**Extracted records**
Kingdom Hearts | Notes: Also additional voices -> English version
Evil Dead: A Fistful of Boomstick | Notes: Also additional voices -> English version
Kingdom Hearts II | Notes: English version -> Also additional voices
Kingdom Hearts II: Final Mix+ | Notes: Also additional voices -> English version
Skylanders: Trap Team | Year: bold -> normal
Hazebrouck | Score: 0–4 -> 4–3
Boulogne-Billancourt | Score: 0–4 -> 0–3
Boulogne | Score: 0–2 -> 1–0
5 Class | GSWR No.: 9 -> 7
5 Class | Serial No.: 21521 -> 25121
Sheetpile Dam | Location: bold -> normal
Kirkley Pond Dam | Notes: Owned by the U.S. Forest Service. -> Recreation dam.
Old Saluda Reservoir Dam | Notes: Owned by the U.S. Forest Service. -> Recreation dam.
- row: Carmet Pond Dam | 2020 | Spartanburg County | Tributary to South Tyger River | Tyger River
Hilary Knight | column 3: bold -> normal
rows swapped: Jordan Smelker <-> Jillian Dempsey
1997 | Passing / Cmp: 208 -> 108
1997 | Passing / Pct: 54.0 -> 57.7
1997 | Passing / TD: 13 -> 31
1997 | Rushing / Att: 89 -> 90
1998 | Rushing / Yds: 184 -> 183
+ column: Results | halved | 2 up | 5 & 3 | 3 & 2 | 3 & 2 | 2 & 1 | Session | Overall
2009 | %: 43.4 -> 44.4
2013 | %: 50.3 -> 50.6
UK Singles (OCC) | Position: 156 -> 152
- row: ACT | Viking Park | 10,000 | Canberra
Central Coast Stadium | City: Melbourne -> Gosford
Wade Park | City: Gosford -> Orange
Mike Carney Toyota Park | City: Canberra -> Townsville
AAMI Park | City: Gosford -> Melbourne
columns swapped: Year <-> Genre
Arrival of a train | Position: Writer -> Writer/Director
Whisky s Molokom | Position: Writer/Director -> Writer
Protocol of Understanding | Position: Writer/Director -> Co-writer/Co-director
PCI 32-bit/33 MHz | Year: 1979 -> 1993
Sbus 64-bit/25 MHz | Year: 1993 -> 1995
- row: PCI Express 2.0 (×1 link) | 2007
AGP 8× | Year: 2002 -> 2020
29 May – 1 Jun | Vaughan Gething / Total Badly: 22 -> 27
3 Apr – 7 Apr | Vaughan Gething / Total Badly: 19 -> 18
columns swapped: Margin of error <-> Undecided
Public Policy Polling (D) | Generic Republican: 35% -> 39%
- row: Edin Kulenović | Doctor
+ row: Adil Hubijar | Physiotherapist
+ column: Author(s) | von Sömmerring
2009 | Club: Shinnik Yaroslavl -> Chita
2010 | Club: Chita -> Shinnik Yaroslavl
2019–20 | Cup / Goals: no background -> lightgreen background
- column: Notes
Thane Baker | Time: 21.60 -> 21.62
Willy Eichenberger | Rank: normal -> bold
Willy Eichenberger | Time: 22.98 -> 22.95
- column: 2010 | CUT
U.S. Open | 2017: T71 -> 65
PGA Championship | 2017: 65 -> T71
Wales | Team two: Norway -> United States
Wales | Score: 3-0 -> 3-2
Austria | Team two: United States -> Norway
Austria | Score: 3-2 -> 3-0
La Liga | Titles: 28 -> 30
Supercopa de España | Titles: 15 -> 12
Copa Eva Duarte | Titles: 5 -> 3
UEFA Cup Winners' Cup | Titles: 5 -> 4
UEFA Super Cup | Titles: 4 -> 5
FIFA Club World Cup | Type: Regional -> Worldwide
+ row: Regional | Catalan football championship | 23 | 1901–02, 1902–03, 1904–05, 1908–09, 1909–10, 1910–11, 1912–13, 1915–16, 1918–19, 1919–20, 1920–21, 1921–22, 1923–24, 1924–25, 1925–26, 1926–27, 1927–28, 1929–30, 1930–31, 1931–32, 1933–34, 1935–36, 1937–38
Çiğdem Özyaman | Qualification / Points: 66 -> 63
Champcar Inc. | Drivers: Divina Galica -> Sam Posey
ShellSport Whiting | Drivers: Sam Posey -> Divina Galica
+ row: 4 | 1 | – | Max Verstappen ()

**Exercise aim**
Can you retype every line of the listing above, character for character?

**Complete answer**
Kingdom Hearts | Notes: Also additional voices -> English version
Evil Dead: A Fistful of Boomstick | Notes: Also additional voices -> English version
Kingdom Hearts II | Notes: English version -> Also additional voices
Kingdom Hearts II: Final Mix+ | Notes: Also additional voices -> English version
Skylanders: Trap Team | Year: bold -> normal
Hazebrouck | Score: 0–4 -> 4–3
Boulogne-Billancourt | Score: 0–4 -> 0–3
Boulogne | Score: 0–2 -> 1–0
5 Class | GSWR No.: 9 -> 7
5 Class | Serial No.: 21521 -> 25121
Sheetpile Dam | Location: bold -> normal
Kirkley Pond Dam | Notes: Owned by the U.S. Forest Service. -> Recreation dam.
Old Saluda Reservoir Dam | Notes: Owned by the U.S. Forest Service. -> Recreation dam.
- row: Carmet Pond Dam | 2020 | Spartanburg County | Tributary to South Tyger River | Tyger River
Hilary Knight | column 3: bold -> normal
rows swapped: Jordan Smelker <-> Jillian Dempsey
1997 | Passing / Cmp: 208 -> 108
1997 | Passing / Pct: 54.0 -> 57.7
1997 | Passing / TD: 13 -> 31
1997 | Rushing / Att: 89 -> 90
1998 | Rushing / Yds: 184 -> 183
+ column: Results | halved | 2 up | 5 & 3 | 3 & 2 | 3 & 2 | 2 & 1 | Session | Overall
2009 | %: 43.4 -> 44.4
2013 | %: 50.3 -> 50.6
UK Singles (OCC) | Position: 156 -> 152
- row: ACT | Viking Park | 10,000 | Canberra
Central Coast Stadium | City: Melbourne -> Gosford
Wade Park | City: Gosford -> Orange
Mike Carney Toyota Park | City: Canberra -> Townsville
AAMI Park | City: Gosford -> Melbourne
columns swapped: Year <-> Genre
Arrival of a train | Position: Writer -> Writer/Director
Whisky s Molokom | Position: Writer/Director -> Writer
Protocol of Understanding | Position: Writer/Director -> Co-writer/Co-director
PCI 32-bit/33 MHz | Year: 1979 -> 1993
Sbus 64-bit/25 MHz | Year: 1993 -> 1995
- row: PCI Express 2.0 (×1 link) | 2007
AGP 8× | Year: 2002 -> 2020
29 May – 1 Jun | Vaughan Gething / Total Badly: 22 -> 27
3 Apr – 7 Apr | Vaughan Gething / Total Badly: 19 -> 18
columns swapped: Margin of error <-> Undecided
Public Policy Polling (D) | Generic Republican: 35% -> 39%
- row: Edin Kulenović | Doctor
+ row: Adil Hubijar | Physiotherapist
+ column: Author(s) | von Sömmerring
2009 | Club: Shinnik Yaroslavl -> Chita
2010 | Club: Chita -> Shinnik Yaroslavl
2019–20 | Cup / Goals: no background -> lightgreen background
- column: Notes
Thane Baker | Time: 21.60 -> 21.62
Willy Eichenberger | Rank: normal -> bold
Willy Eichenberger | Time: 22.98 -> 22.95
- column: 2010 | CUT
U.S. Open | 2017: T71 -> 65
PGA Championship | 2017: 65 -> T71
Wales | Team two: Norway -> United States
Wales | Score: 3-0 -> 3-2
Austria | Team two: United States -> Norway
Austria | Score: 3-2 -> 3-0
La Liga | Titles: 28 -> 30
Supercopa de España | Titles: 15 -> 12
Copa Eva Duarte | Titles: 5 -> 3
UEFA Cup Winners' Cup | Titles: 5 -> 4
UEFA Super Cup | Titles: 4 -> 5
FIFA Club World Cup | Type: Regional -> Worldwide
+ row: Regional | Catalan football championship | 23 | 1901–02, 1902–03, 1904–05, 1908–09, 1909–10, 1910–11, 1912–13, 1915–16, 1918–19, 1919–20, 1920–21, 1921–22, 1923–24, 1924–25, 1925–26, 1926–27, 1927–28, 1929–30, 1930–31, 1931–32, 1933–34, 1935–36, 1937–38
Çiğdem Özyaman | Qualification / Points: 66 -> 63
Champcar Inc. | Drivers: Divina Galica -> Sam Posey
ShellSport Whiting | Drivers: Sam Posey -> Divina Galica
+ row: 4 | 1 | – | Max Verstappen ()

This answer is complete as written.